List every line of all the rows below as a numbered list, skipping any blank lines. Omit the pictures.

[Rows excerpted from a collection]
__________
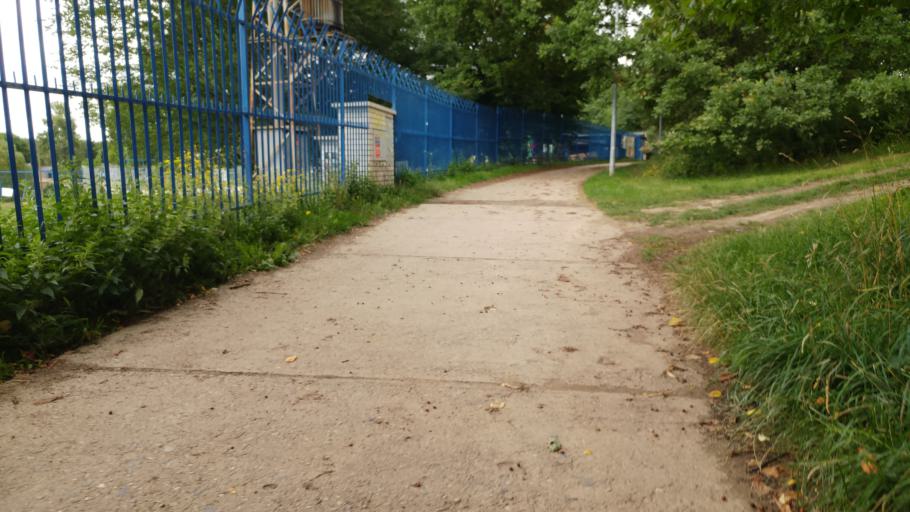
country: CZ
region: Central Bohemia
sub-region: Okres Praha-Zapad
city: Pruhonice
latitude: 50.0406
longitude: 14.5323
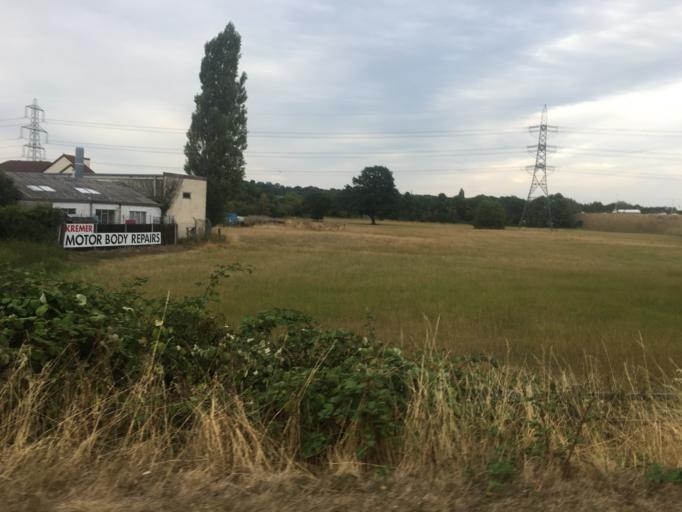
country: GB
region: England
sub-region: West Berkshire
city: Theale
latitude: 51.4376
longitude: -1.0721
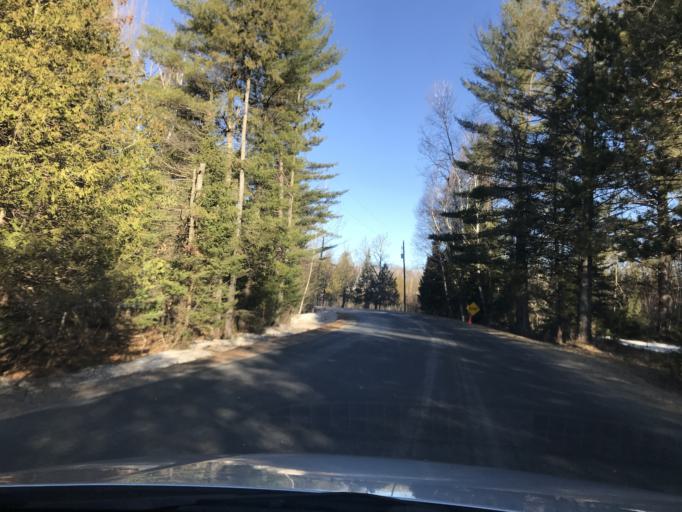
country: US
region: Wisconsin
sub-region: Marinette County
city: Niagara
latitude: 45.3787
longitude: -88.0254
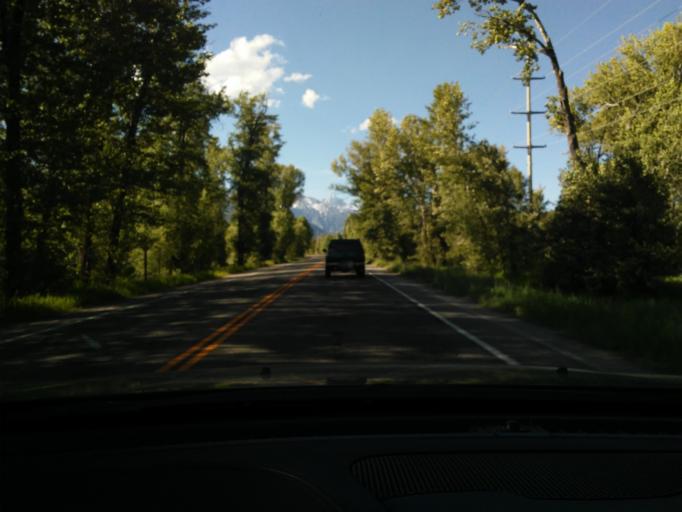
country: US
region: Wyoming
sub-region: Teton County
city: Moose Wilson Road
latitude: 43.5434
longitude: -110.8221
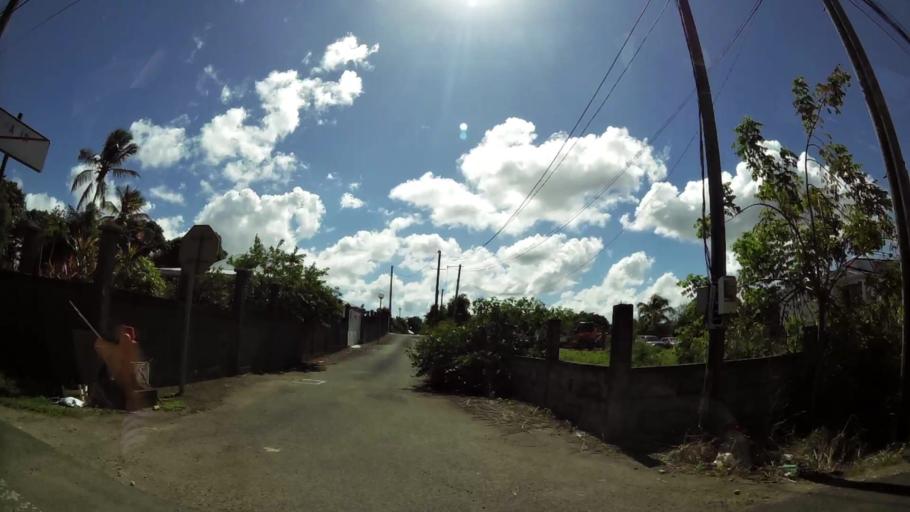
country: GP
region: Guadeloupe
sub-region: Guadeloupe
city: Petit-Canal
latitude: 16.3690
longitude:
__________
SOLVED PROBLEM:
1. country: CZ
2. region: Central Bohemia
3. sub-region: Okres Praha-Zapad
4. city: Pruhonice
5. latitude: 50.0406
6. longitude: 14.5323
7. country: GB
8. region: England
9. sub-region: West Berkshire
10. city: Theale
11. latitude: 51.4376
12. longitude: -1.0721
13. country: US
14. region: Wisconsin
15. sub-region: Marinette County
16. city: Niagara
17. latitude: 45.3787
18. longitude: -88.0254
19. country: US
20. region: Wyoming
21. sub-region: Teton County
22. city: Moose Wilson Road
23. latitude: 43.5434
24. longitude: -110.8221
25. country: GP
26. region: Guadeloupe
27. sub-region: Guadeloupe
28. city: Petit-Canal
29. latitude: 16.3690
30. longitude:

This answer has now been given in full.